How much of that is due to old software / hardware (Score:2)
How much of that is due to old software / hardware? That needs not so much of a misconfigured setup more like a one with some open areas. That are needed to make the old software / hardware work.
Firewall the boundary - all that's needed (Score:2)
There's a lot of comments saying "use a decent firewall and you're sorted".
On any non-trivial network, if the only security in place is a firewall on the boundary then you're probably one of the 3/4 of easily exploitable networks mentioned in the article.

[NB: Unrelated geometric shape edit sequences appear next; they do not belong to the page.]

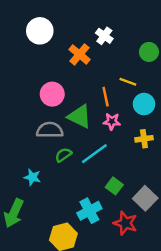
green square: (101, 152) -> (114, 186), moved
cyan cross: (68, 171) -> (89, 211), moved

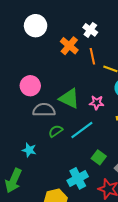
pink circle: (52, 94) -> (30, 86), moved
orange line: (106, 97) -> (92, 56), moved

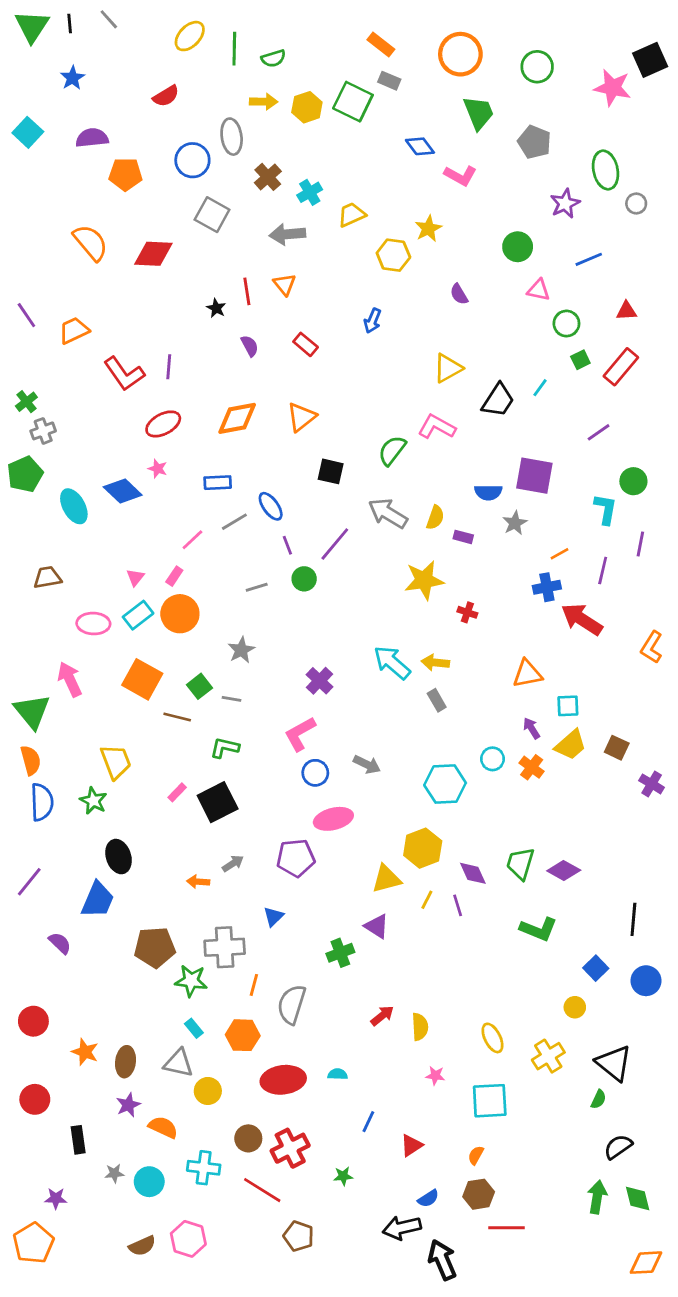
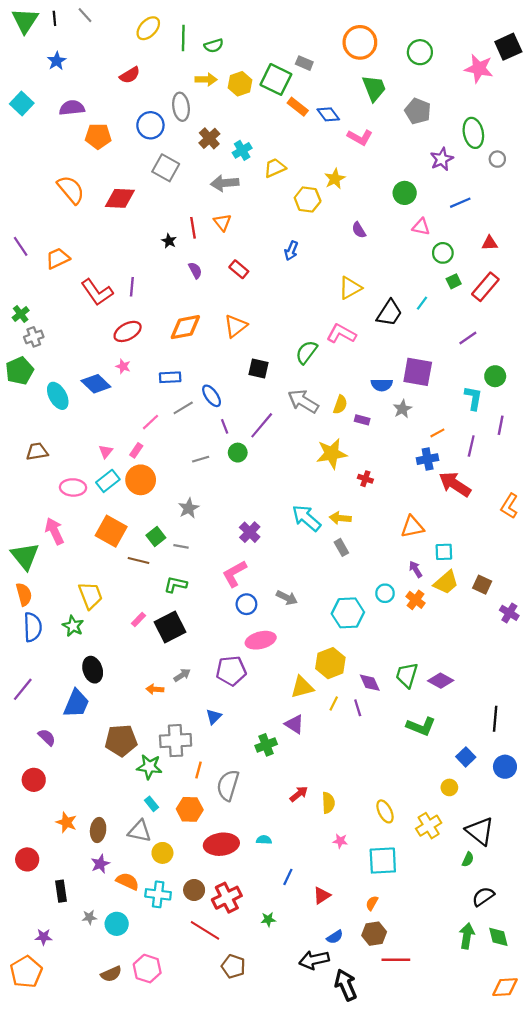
orange rectangle: (381, 44) -> (298, 107), moved
red circle: (33, 1021) -> (34, 780), moved
cyan cross: (204, 1168) -> (158, 894), moved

Viruses, social engineering, playing with applications that are allowed through (e.g. HTTPS web apps), dial-ins, wireless, abusive staff, there is a never ending list of attack vectors if you only pay attention to the perimeter. Like the article says: 43% o
Shitty study (Score:5, Informative)
I was at Defcon this year (like always), and the people conducting this study were essentially paid per response, which I'm sure is quite common. We were standing on the Riv steps, during one of our many cigarette breaks, and some girl came up and asked us to do her survey.
Us: "This question doesn't really make sense."
Her: "Just check any box, I need to get them all filled."
And that's basically how it went. The question/answers seemed a little silly, and there were a lot of excluded middles. The surveyors knew nothing of the questions, and were just trying to get out there of (can't blame 'em). The answer space was a checkbox, and if you saw it, you'd see how easy it'd be to just fill out the rest of the boxes with similar answers if you wanted to go home.